_Problems to solve_:
[1] In the judgment excerpt, how much did Surinder contribute toward paying off the mortgage on 7 Little Gorway?
[2] Return the part of the judgment excerpt starting with "The hearing that" and going on through "last three days.".

_Quoted passage_:
--- --- ---

The judge also found that the mortgage with which the purchase of 7 Little Gorway had been financed became reduced when Surinder contributed £20,000 from his own share of the proceeds of sale of the commercial property at Normanton Road to paying off that amount from the mortgage charged on 7 Little Gorway.

13

The hearing that was listed before the judge in September 1993 was one at which proceedings by the husband asserting a beneficial interest in 7 Little Gorway and consequent orders for sale under section 30 of the Law of Property Act were directed to be heard first and then immediately followed by the hearing of his claim against the wife for financial relief in their matrimonial proceedings. (I should say that in those matrimonial proceedings there has now been a decree absolute of divorce.) It was expected that the total hearing would last three days.

14

The judge heard a great deal of evidence. He found it extremely difficult to know whom to believe and who should be disbelieved. Having had an opportunity of seeing a transcription of the evidence, it is easy to sympathise with the predicament in which he found himself in that respect. He was faced with a problematic case. It was problematic not only because of the difficulties of assessing credibility, but also because of the difficulty of tracing what had happened to the proceeds of the various property transactions with which he was concerned and finding out what funds remain available at this day.

--- --- ---

_Extracted information_:
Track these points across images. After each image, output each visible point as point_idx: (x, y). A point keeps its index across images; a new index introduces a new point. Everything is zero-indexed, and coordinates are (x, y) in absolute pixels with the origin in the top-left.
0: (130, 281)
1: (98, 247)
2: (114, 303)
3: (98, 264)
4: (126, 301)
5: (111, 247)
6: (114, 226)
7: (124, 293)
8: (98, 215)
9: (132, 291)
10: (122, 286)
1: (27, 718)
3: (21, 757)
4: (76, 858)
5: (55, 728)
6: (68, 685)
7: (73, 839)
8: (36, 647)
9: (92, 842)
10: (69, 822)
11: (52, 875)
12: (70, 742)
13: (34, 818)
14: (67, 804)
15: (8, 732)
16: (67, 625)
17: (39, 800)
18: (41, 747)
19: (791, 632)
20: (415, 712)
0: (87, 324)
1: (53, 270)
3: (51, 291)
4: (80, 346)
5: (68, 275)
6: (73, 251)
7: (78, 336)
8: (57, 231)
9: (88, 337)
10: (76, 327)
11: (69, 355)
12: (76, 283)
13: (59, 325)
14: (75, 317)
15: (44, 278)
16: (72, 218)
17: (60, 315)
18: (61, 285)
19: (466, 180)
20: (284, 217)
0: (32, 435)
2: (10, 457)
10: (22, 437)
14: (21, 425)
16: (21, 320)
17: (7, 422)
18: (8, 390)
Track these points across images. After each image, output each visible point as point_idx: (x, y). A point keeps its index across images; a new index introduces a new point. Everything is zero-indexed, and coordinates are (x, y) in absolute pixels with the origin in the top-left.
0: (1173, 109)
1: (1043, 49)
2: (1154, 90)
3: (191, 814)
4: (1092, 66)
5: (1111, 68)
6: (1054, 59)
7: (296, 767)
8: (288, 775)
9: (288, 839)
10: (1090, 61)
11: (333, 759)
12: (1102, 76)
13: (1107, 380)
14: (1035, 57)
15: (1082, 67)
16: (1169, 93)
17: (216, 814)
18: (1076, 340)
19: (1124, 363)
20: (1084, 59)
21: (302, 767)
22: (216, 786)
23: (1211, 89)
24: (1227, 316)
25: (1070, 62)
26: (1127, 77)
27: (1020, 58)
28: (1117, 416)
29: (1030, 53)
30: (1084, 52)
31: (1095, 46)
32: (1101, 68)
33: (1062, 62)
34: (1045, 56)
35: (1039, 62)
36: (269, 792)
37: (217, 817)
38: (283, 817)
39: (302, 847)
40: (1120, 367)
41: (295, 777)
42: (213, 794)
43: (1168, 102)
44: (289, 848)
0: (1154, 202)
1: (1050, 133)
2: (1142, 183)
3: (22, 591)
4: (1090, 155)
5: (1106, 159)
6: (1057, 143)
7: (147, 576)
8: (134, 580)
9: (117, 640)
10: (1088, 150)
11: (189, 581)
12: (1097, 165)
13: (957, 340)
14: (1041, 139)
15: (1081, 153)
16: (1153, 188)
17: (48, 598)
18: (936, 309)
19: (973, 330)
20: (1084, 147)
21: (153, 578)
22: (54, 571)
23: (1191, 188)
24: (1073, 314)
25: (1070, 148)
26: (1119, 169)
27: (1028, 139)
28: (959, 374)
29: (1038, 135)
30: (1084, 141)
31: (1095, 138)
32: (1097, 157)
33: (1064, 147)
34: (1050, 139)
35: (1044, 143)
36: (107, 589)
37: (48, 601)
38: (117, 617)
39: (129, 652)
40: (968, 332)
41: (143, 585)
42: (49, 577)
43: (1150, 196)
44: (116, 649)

--- --- ---

_Responses by task_:
[1] £20,000

[2]
The hearing that was listed before the judge in September 1993 was one at which proceedings by the husband asserting a beneficial interest in 7 Little Gorway and consequent orders for sale under section 30 of the Law of Property Act were directed to be heard first and then immediately followed by the hearing of his claim against the wife for financial relief in their matrimonial proceedings. (I should say that in those matrimonial proceedings there has now been a decree absolute of divorce.) It was expected that the total hearing would last three days.